Les responsables du conseil local et les Asayiches (les forces de sécurité intérieures kurdes) ont été transférés vers le Nord-Est syrien dans des convois sécurisés. Mais des combattants et des employés du conseil sont restés. Rojin s’est réfugiée, vendredi 9 janvier, avant l’ultime bataille, dans un autre quartier d’Alep, laissant son mari seul à la maison. « J’ai eu peur pour mes enfants à cause des bombardements et que mon fils de 20 ans soit arrêté », explique-t-elle. Jusqu’à ce qu’achoppe l’accord de cessez-le-feu, elle avait écouté les directives du conseil local, qui enjoignait à la population de rester.

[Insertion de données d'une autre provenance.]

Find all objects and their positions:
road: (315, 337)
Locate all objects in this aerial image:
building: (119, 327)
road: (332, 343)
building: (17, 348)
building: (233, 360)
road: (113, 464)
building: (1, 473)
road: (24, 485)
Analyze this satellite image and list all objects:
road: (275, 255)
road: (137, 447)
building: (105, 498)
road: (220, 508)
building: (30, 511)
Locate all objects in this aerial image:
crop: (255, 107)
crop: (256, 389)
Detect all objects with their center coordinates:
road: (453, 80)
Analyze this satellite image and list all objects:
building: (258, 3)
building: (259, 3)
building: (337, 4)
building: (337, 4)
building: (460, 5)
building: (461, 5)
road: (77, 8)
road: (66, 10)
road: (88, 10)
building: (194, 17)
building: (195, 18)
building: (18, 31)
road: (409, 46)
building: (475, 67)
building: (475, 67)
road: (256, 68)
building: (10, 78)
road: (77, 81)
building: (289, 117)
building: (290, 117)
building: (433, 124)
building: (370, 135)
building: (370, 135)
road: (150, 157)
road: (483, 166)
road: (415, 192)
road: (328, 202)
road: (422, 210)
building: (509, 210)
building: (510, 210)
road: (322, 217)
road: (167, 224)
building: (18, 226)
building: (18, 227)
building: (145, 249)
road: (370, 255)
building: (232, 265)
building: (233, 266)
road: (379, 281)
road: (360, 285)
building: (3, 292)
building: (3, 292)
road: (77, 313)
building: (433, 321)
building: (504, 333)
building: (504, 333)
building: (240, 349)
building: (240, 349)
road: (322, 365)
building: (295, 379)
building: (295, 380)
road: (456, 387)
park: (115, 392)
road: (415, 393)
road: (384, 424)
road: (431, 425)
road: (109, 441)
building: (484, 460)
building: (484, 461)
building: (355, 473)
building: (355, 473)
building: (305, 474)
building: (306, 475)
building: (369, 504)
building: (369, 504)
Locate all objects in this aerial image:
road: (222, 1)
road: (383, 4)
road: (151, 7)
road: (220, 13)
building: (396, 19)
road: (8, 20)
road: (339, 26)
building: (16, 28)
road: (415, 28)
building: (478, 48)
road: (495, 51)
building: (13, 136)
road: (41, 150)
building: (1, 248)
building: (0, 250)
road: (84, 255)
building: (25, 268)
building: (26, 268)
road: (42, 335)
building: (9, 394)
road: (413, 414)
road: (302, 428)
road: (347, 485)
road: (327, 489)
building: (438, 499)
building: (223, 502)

« Les responsables [kurdes] ont dit, par les haut-parleurs de la mosquée, que tout le monde devait se préparer à combattre jusqu’à la mort. Mais, quand j’ai vu que mon voisin [le directeur financier du conseil local] faisait partir sa famille, j’ai compris que la grande bataille arrivait », raconte Rojin. Jiwan, qui témoigne également sous pseudonyme, le mari de Rojin, désigne un autre voisin, un Arabe de la côte installé à Cheikh-Maqsoud depuis six ans et marié à une Kurde, que les forces gouvernementales sont venues arrêter : « Il était prêt à partir avec le convoi d’évacuation, mais sa voiture a été brûlée », précise-t-il.